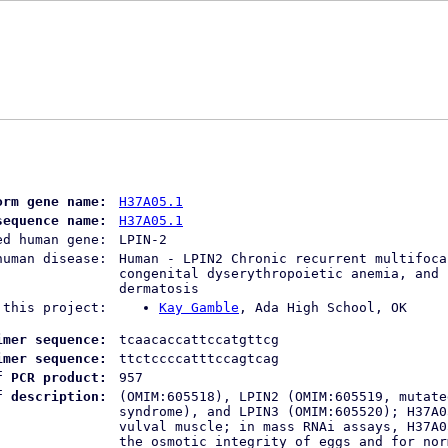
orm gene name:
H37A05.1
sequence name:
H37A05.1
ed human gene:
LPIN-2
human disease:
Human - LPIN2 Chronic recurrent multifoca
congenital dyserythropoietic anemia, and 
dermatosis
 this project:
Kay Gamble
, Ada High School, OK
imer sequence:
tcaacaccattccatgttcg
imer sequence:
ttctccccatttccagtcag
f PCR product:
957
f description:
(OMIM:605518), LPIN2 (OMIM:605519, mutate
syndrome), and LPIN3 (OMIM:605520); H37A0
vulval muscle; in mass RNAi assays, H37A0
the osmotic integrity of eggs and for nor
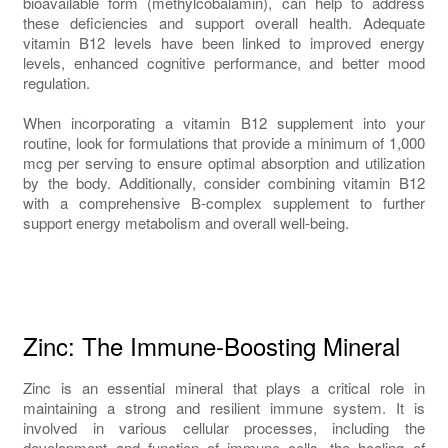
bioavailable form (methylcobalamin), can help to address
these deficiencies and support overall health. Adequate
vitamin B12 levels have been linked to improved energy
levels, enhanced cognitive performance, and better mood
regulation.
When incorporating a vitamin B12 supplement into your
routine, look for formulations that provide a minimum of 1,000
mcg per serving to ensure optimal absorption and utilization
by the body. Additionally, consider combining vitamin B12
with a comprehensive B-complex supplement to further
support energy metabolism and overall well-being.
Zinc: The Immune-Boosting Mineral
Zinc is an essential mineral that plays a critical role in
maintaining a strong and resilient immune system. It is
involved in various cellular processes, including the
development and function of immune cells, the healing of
● ● ●
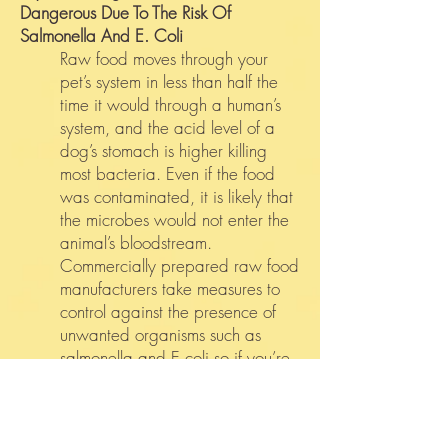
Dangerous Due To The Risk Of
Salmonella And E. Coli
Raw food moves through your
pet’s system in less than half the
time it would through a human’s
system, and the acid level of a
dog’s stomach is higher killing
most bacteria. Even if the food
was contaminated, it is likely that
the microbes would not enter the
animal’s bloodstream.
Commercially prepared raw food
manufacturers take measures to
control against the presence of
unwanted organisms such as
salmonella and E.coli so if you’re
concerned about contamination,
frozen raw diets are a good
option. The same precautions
● ● ●
* **Action item**:
Go over the listing above and copy out each line that includes "would".

* **Output for this exercise**:
time it would through a human’s
the microbes would not enter the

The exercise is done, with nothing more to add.